→ Supplied data:
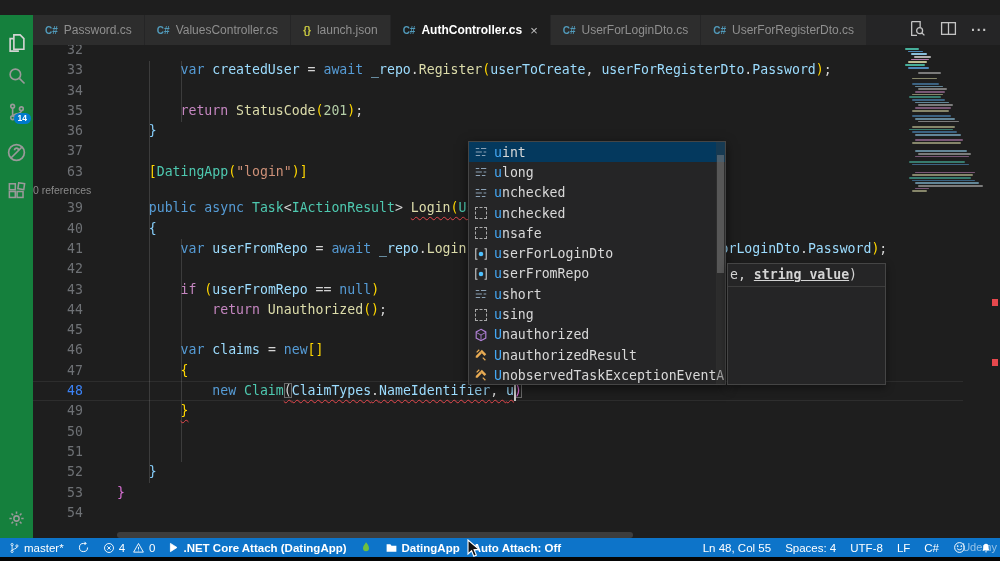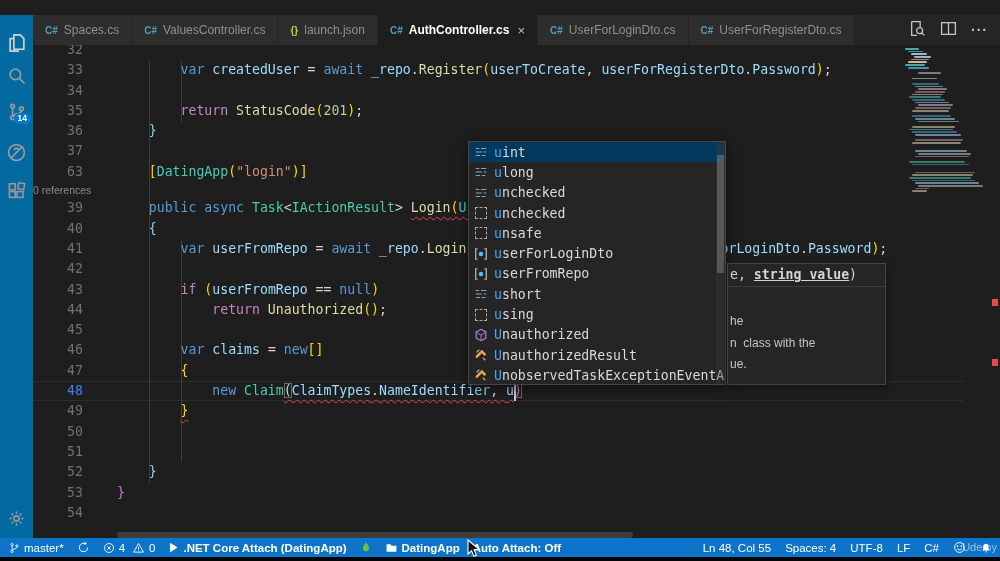"Spaces.cs" span { text: Spaces.cs -> Password.cs }
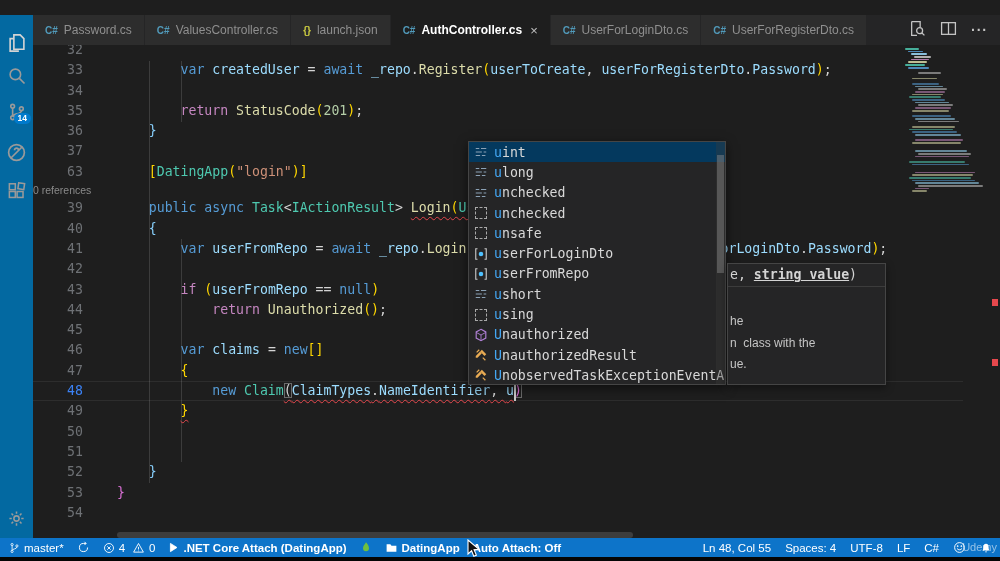"14" .activitybar { background: #0369a1 -> #15803d }
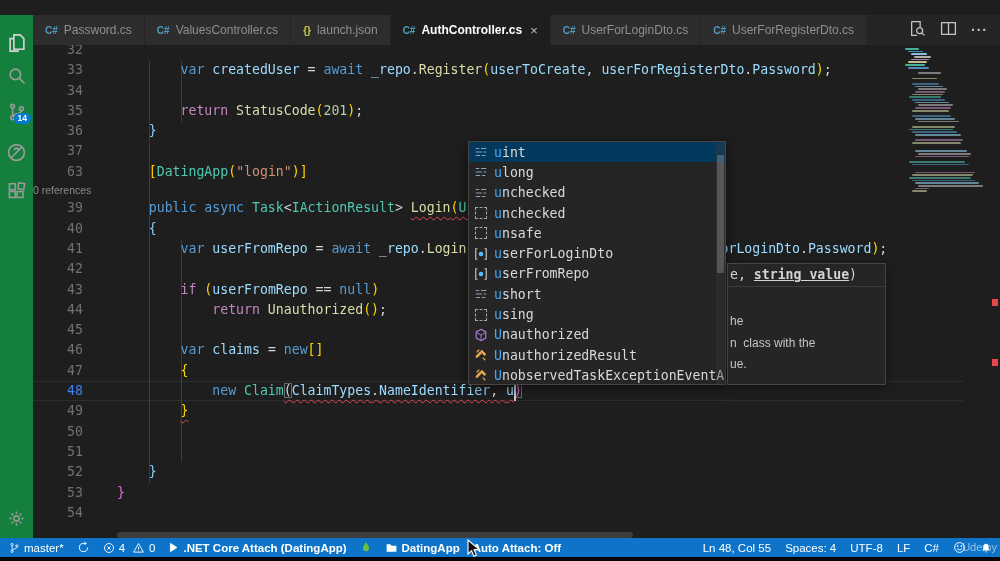"he" div.sig-docs { html: <div>he n class with the ue.</div> -> none }
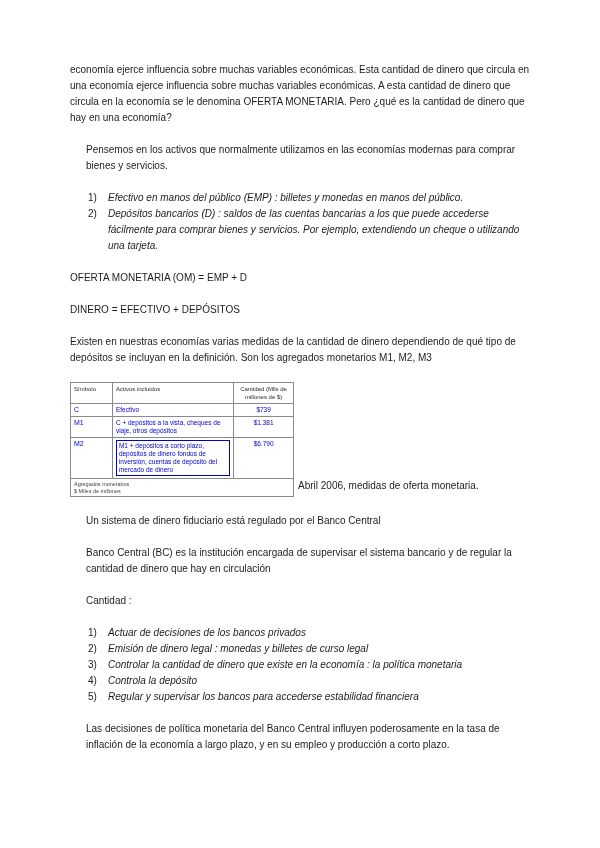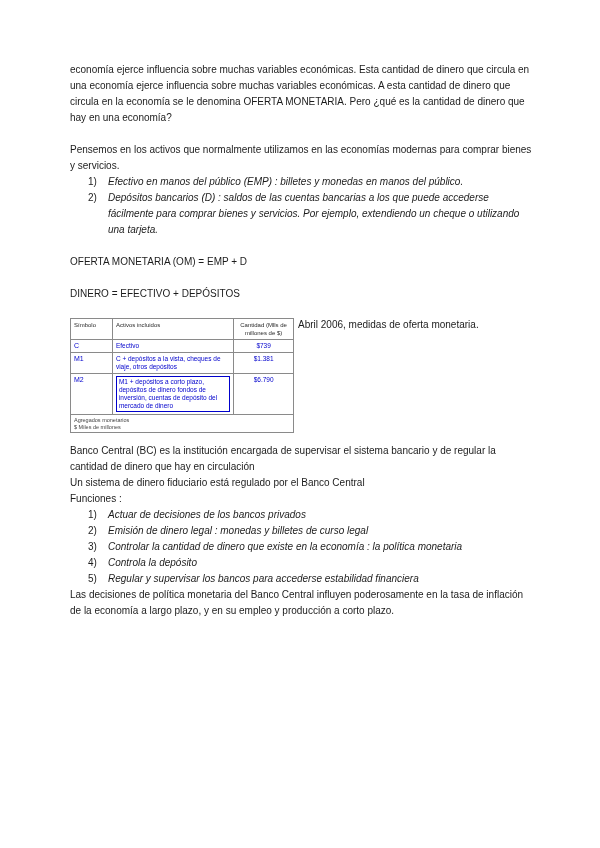"Pensemos en los activos que" .tight { margin: 0 -> 16px }
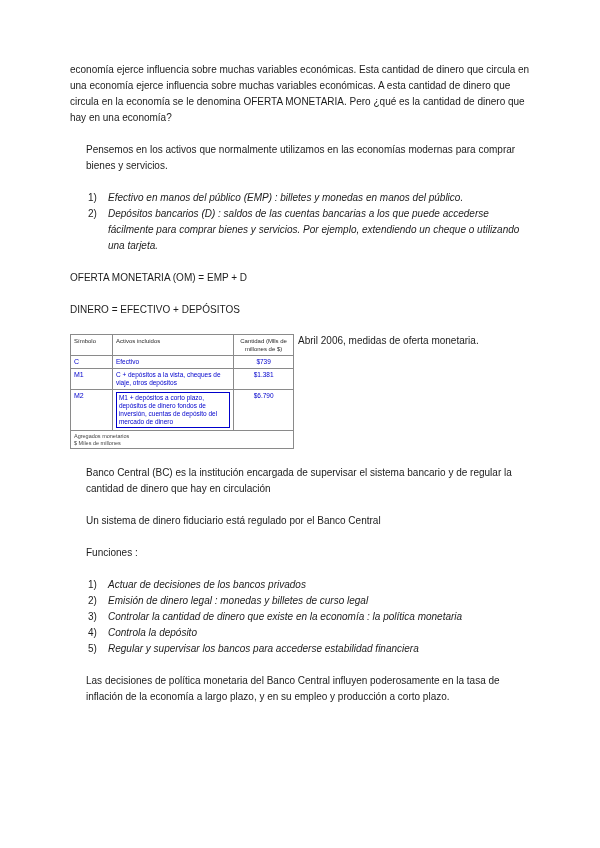"Existen en nuestras economías varias" p.block { html: none -> <p>Existen en nuestras economías varias medidas de la cantidad de dinero dependiendo de qué tipo de depósitos se incluyan en la definición. Son los agregados monetarios M1, M2, M3</p> }
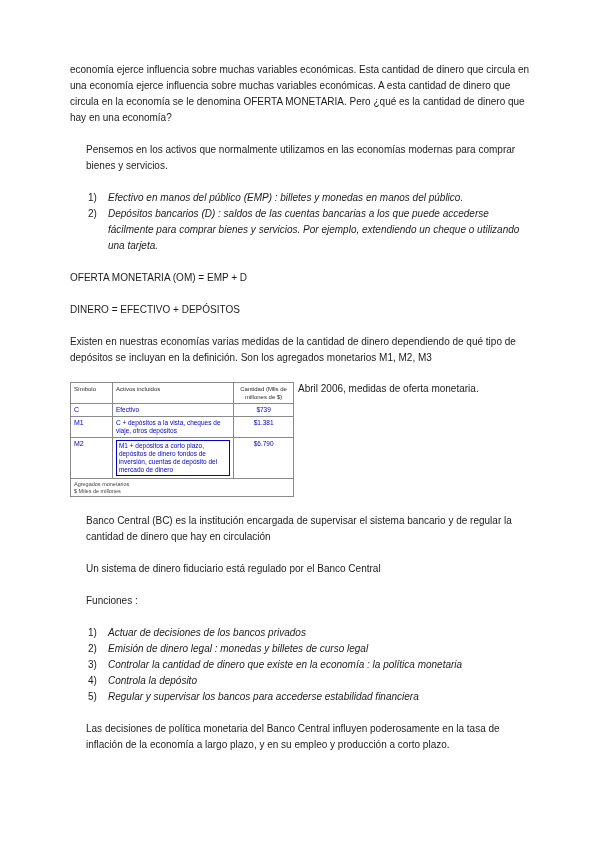"Abril 2006, medidas de oferta" .tablewrap { align-items: none -> flex-end }
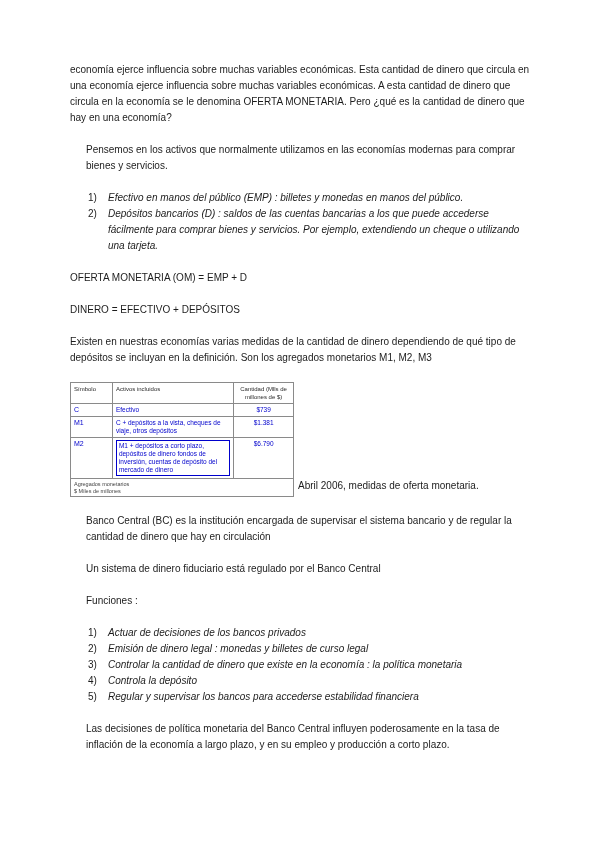"Banco Central (BC) es la" p.tight { order: before "Un sistema de dinero fiduciario" -> after "Un sistema de dinero fiduciario" }
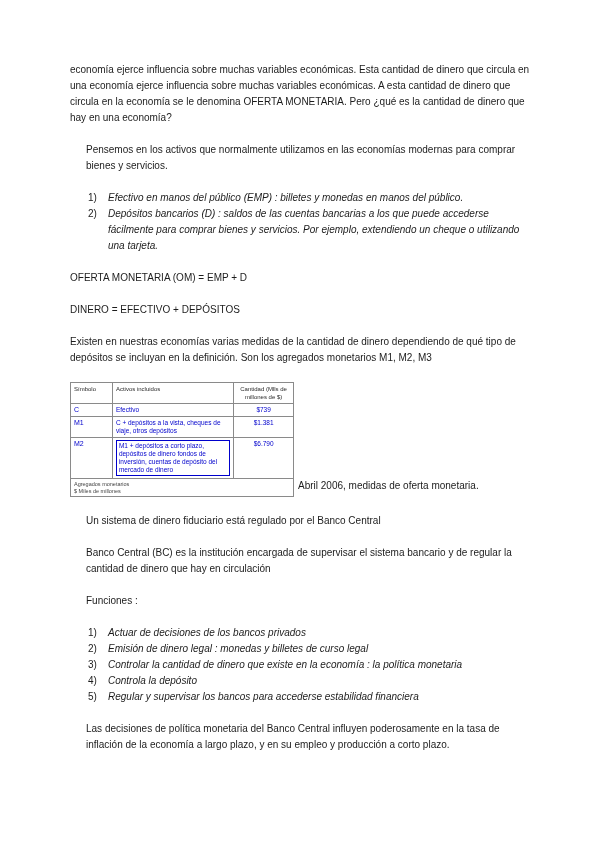"Funciones :" p.tight { text: Funciones -> Cantidad }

→ About this task:
Transcribe each entry exactly, pictures excluded.

→ Exercise response:
"Spaces.cs" span { text: Spaces.cs -> Password.cs }
"14" .activitybar { background: #0369a1 -> #15803d }
"he" div.sig-docs { html: <div>he n class with the ue.</div> -> none }
"Pensemos en los activos que" .tight { margin: 0 -> 16px }
"Existen en nuestras economías varias" p.block { html: none -> <p>Existen en nuestras economías varias medidas de la cantidad de dinero dependiendo de qué tipo de depósitos se incluyan en la definición. Son los agregados monetarios M1, M2, M3</p> }
"Abril 2006, medidas de oferta" .tablewrap { align-items: none -> flex-end }
"Banco Central (BC) es la" p.tight { order: before "Un sistema de dinero fiduciario" -> after "Un sistema de dinero fiduciario" }
"Funciones :" p.tight { text: Funciones -> Cantidad }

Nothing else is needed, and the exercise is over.